## Data Reader

In [1]:
from typing import Iterator, List, Dict
import torch
import torch.optim as optim
import numpy as np

from allennlp.data.dataset_readers import DatasetReader

from allennlp.data import Instance
from allennlp.data.fields import TextField, LabelField, SequenceLabelField

from allennlp.data.token_indexers import TokenIndexer, SingleIdTokenIndexer, TokenCharactersIndexer
from allennlp.data.tokenizers import Token

import glob
import os
import unicodedata
import string

Better speed can be achieved with apex installed from https://www.github.com/nvidia/apex.


In [2]:
import allennlp
allennlp.__version__

'0.8.3'

In [3]:
class NameDataReader(DatasetReader):
    def __init__(self, token_indexers: Dict[str, TokenIndexer] = None,
                char_indexers: Dict[str, TokenCharactersIndexer] = None) -> None:
        super().__init__(lazy=False)
        self.token_indexers = token_indexers or {"tokens": SingleIdTokenIndexer()}
        self.char_indexers = char_indexers or {"token_characters": TokenCharactersIndexer()}
        self.all_letters = string.ascii_letters + " .,;'"
        #the category_lines dictionary, a list of names per language
        self.category_lines = {}
        self.all_categories = []
        self.n_categories = None
        
    # Turn a Unicode string to plain ASCII
    def unicodeToAscii(self, s:str) -> str:
        return ''.join(
            c for c in unicodedata.normalize('NFD', s)
            if unicodedata.category(c) != 'Mn'
            and c in self.all_letters)
    
    # Read a file and split into lines
    def readLines(self, filename:str) -> str:
        lines = open(filename, encoding='utf-8').read().strip().split('\n')
        return [self.unicodeToAscii(line) for line in lines]
    
    #convert inputs corresponding to training example to Instance
    def toInstance(self, names: List[str], categories: List[str] = None) -> Instance:
        token_field = TextField([Token(nm) for nm in names], self.token_indexers)
        
        fields = {"tokens": token_field}
        
        fields["token_characters"] = TextField([Token(nm) for nm in names], self.char_indexers)
        
        if categories:
            fields["labels"] = SequenceLabelField(labels=categories, sequence_field = token_field)
        return Instance(fields)

    #takes a filename and produces a stream of Instances (random training examples)
    def _read(self, file_path: str) -> Iterator[Instance]:
        filenames = glob.glob(file_path)

        for f in filenames:
            category = os.path.splitext(os.path.basename(f))[0]
            self.all_categories.append(category)
            lines = self.readLines(f)
            self.category_lines[category] = lines
        self.n_categories = len(self.all_categories)
        
        name_and_category = []
        for cat in self.all_categories:
            for name in self.category_lines[cat]:
                name_and_category.append((name,cat))
                
        np.random.shuffle(name_and_category)
        
        step = 10
        
        for i in range(0,len(name_and_category),step):
            yield self.toInstance([n[0] for n in name_and_category[i:i+step]], 
                                  [n[1] for n in name_and_category[i:i+step]])
        



#### Read data

In [4]:
data_reader = NameDataReader()



In [5]:
data = data_reader.read('data/names/*.txt')

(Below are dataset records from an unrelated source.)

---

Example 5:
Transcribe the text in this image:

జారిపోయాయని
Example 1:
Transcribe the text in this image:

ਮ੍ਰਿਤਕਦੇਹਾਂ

2008it [00:00, 6224.36it/s]


In [6]:
data[0].fields['labels'].labels

['Korean',
 'Arabic',
 'Russian',
 'Russian',
 'Russian',
 'English',
 'Russian',
 'Russian',
 'Russian',
 'Russian']

## Model

In [7]:
from allennlp.data.vocabulary import Vocabulary
from allennlp.models import Model
from allennlp.training.metrics import CategoricalAccuracy
from allennlp.modules.text_field_embedders import TextFieldEmbedder, BasicTextFieldEmbedder
from allennlp.modules.token_embedders import Embedding
from allennlp.modules.seq2seq_encoders import Seq2SeqEncoder, PytorchSeq2SeqWrapper
from allennlp.nn.util import get_text_field_mask
from allennlp.data.iterators import BucketIterator
from sklearn.model_selection import train_test_split
from allennlp.training.trainer import Trainer
from allennlp.nn.util import get_text_field_mask, sequence_cross_entropy_with_logits
from tqdm import tqdm_notebook as tqdm
from allennlp.modules.seq2vec_encoders import PytorchSeq2VecWrapper
from allennlp.modules.token_embedders.token_characters_encoder import TokenCharactersEncoder

In [8]:
vocab = Vocabulary.from_instances(data)

100%|██████████| 2008/2008 [00:00<00:00, 7287.81it/s]


In [9]:
vocab

Vocabulary with namespaces:  tokens, Size: 17424 || token_characters, Size: 57 || labels, Size: 18 || Non Padded Namespaces: {'*tags', '*labels'}

In [10]:
class NameNet(Model):
    def __init__(self,
                 word_embeddings: TextFieldEmbedder,
                 encoder: Seq2SeqEncoder,
                 vocab: Vocabulary) -> None:
        super().__init__(vocab)
        self.word_embeddings = word_embeddings
        self.encoder = encoder
        self.hidden2tag = torch.nn.Linear(in_features=encoder.get_output_dim(),
                                          out_features=vocab.get_vocab_size('labels'))
        self.accuracy = CategoricalAccuracy()
        
    def forward(self,
               tokens: Dict[str, torch.Tensor],
               token_characters: Dict[str, torch.Tensor],
               labels: torch.Tensor = None) -> torch.Tensor:
        
        mask = get_text_field_mask(tokens)
        
        embeddings = self.word_embeddings({**tokens,**token_characters})
        
        encoder_out = self.encoder(embeddings, mask)
        
        tag_logits = self.hidden2tag(encoder_out)
        
        output = {"tag_logits": tag_logits}
        
        if labels is not None:
            self.accuracy(tag_logits, labels, mask)
            output["loss"] = sequence_cross_entropy_with_logits(tag_logits, labels, mask)

        return output
    
    def get_metrics(self, reset: bool = False) -> Dict[str, float]:
        return {"accuracy": self.accuracy.get_metric(reset)}

#### Training the model

In [11]:
train, val = train_test_split(data,test_size=0.2, random_state=100)

In [12]:
CHAR_EMB_DIM = 5
WORD_EMB_DIM = 5
EMBEDDING_DIM = 10
HIDDEN_DIM = 10

In [13]:
char_encoder = PytorchSeq2VecWrapper(torch.nn.RNN(CHAR_EMB_DIM, CHAR_EMB_DIM, batch_first=True))
token_char_embedding = Embedding(num_embeddings=vocab.get_vocab_size('token_characters'),
                            embedding_dim=WORD_EMB_DIM)
char_embeddings = TokenCharactersEncoder(token_char_embedding, char_encoder)
token_embedding = Embedding(num_embeddings=vocab.get_vocab_size('tokens'),
                            embedding_dim=WORD_EMB_DIM)
word_embeddings = BasicTextFieldEmbedder({"tokens": token_embedding, "token_characters": char_embeddings})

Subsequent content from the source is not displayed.